> Written exercise:
Pull every text line from the listing below and reproduce each one word for word, in its original order. Omit the pictures from your answer.

**********

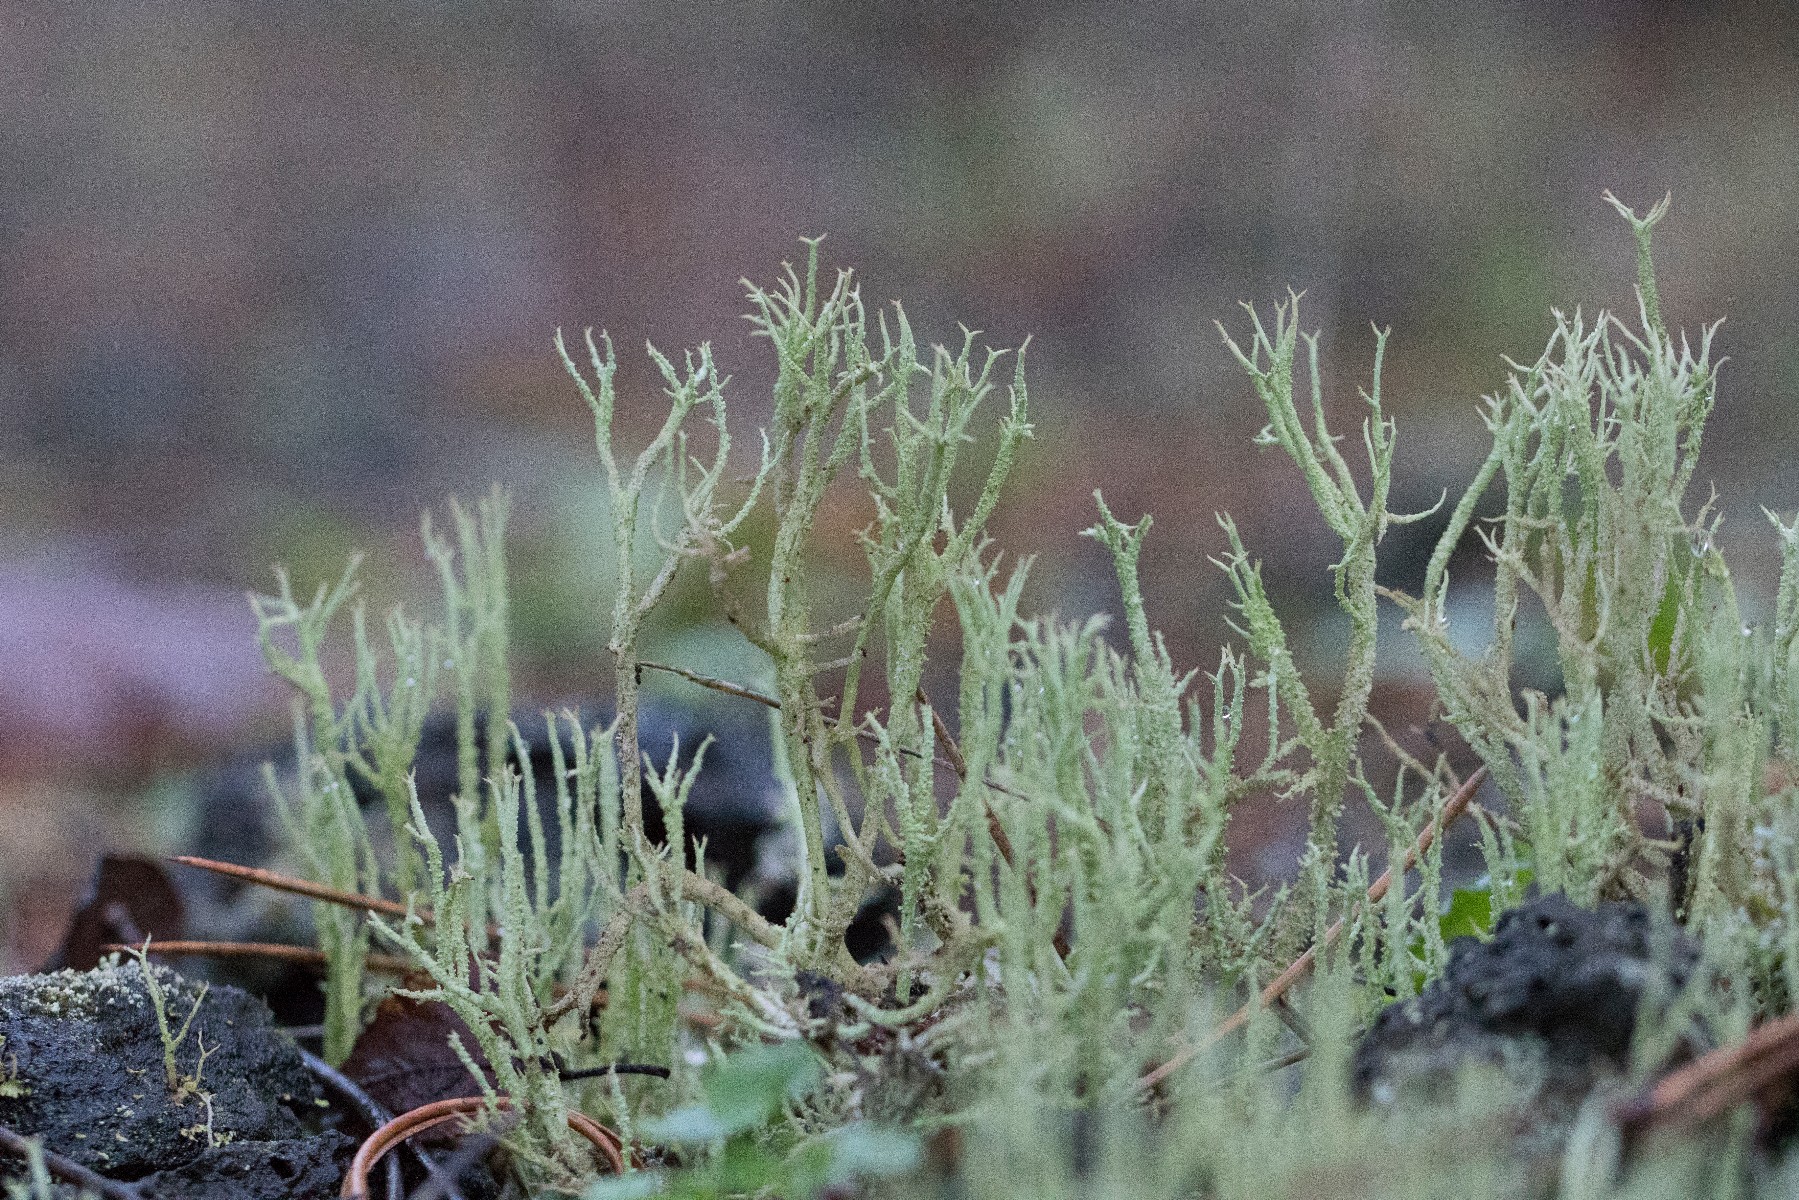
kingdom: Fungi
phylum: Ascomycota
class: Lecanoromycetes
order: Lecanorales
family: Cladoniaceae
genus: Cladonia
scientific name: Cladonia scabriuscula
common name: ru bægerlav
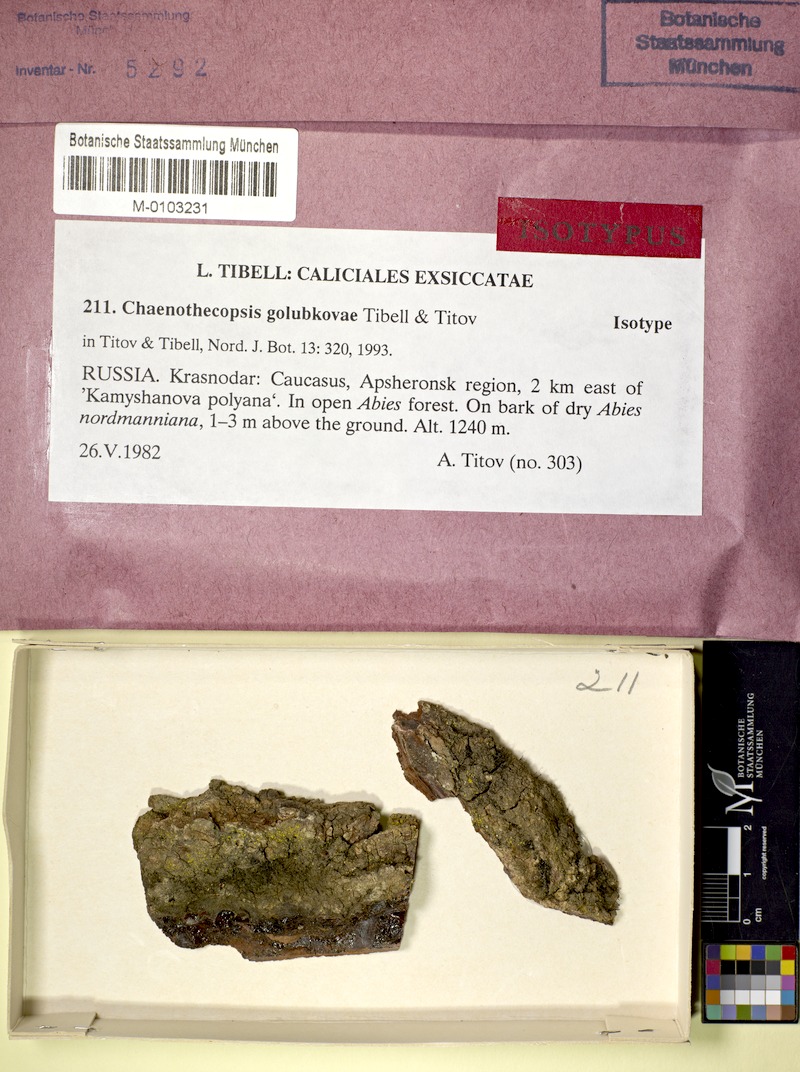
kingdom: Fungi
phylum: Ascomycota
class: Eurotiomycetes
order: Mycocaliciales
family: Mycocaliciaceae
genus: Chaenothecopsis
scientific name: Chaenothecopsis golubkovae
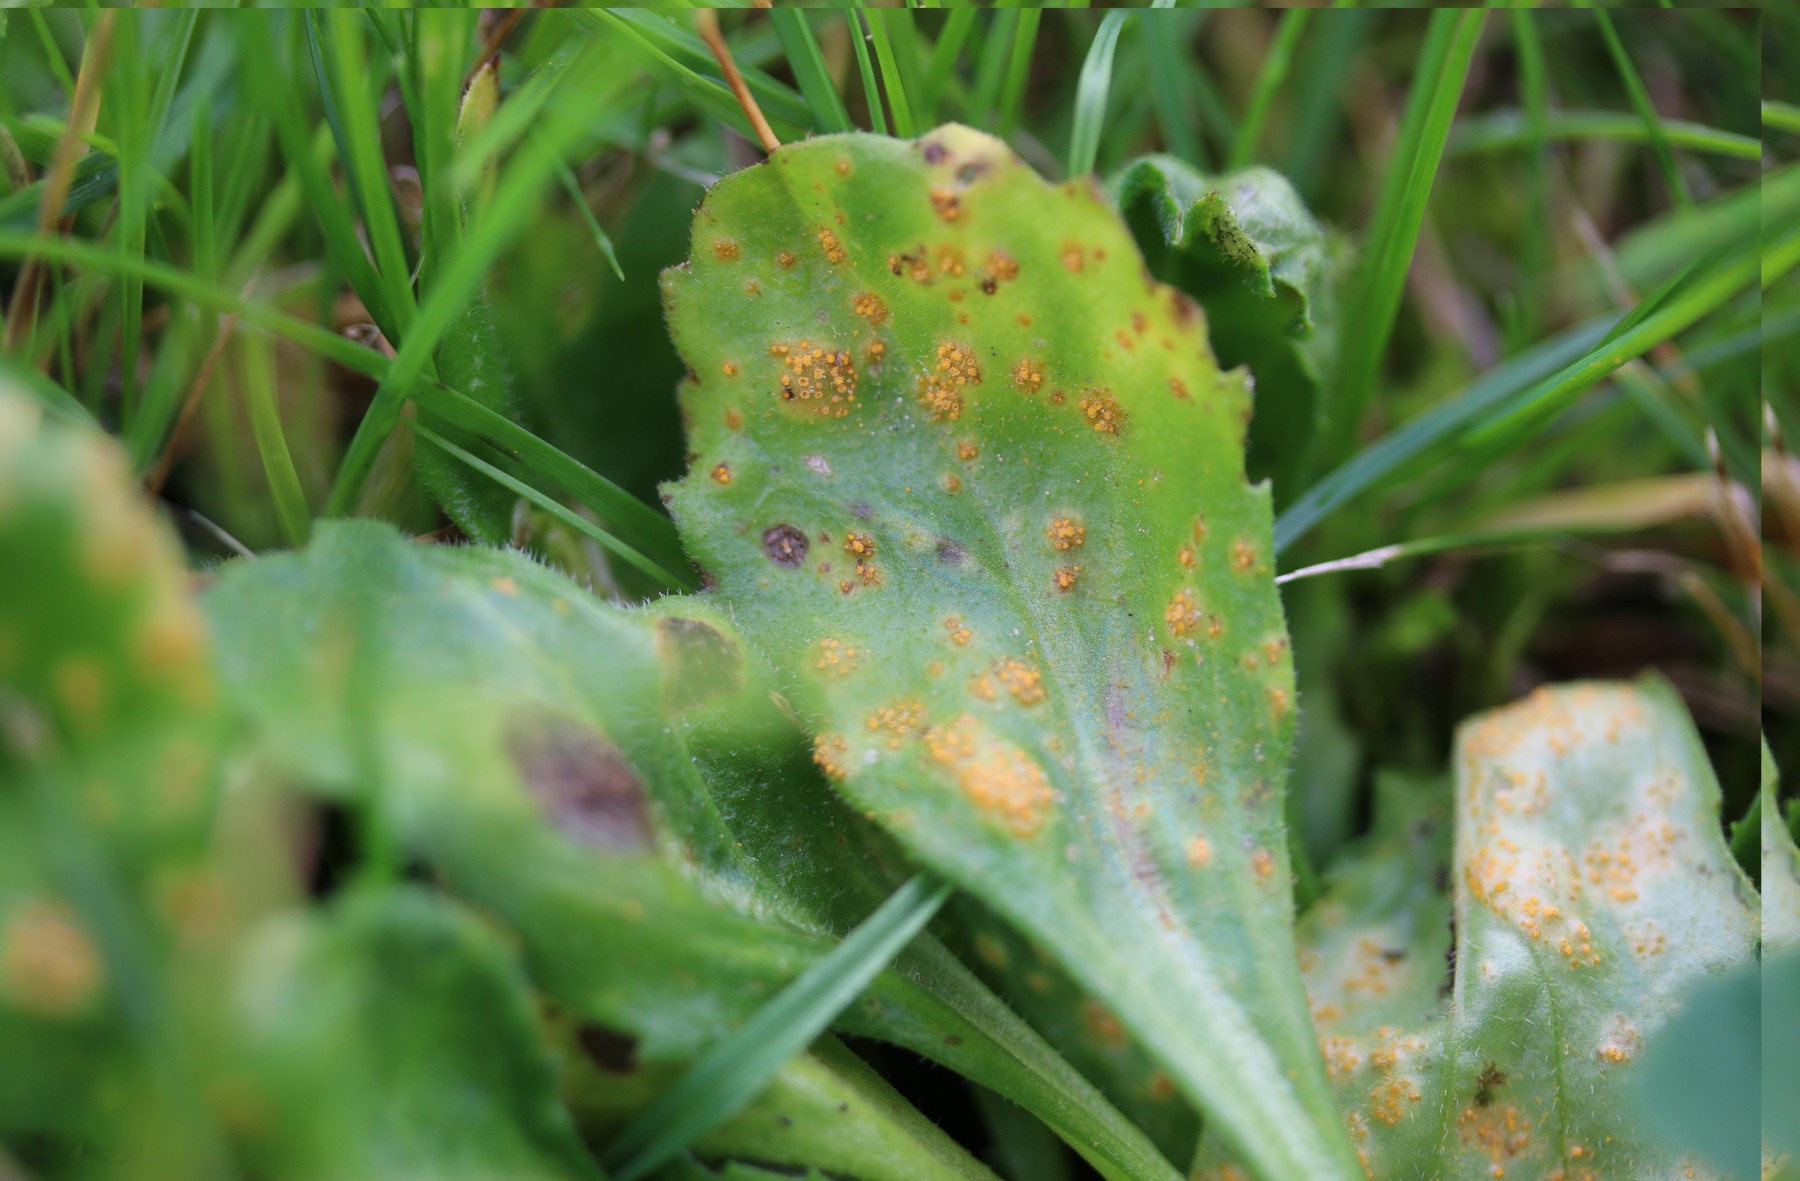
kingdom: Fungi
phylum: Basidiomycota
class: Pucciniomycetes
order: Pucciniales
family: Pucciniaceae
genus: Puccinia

**********

> Exercise output:
kingdom: Fungi
phylum: Ascomycota
class: Lecanoromycetes
order: Lecanorales
family: Cladoniaceae
genus: Cladonia
scientific name: Cladonia scabriuscula
common name: ru bægerlav
kingdom: Fungi
phylum: Ascomycota
class: Eurotiomycetes
order: Mycocaliciales
family: Mycocaliciaceae
genus: Chaenothecopsis
scientific name: Chaenothecopsis golubkovae
kingdom: Fungi
phylum: Basidiomycota
class: Pucciniomycetes
order: Pucciniales
family: Pucciniaceae
genus: Puccinia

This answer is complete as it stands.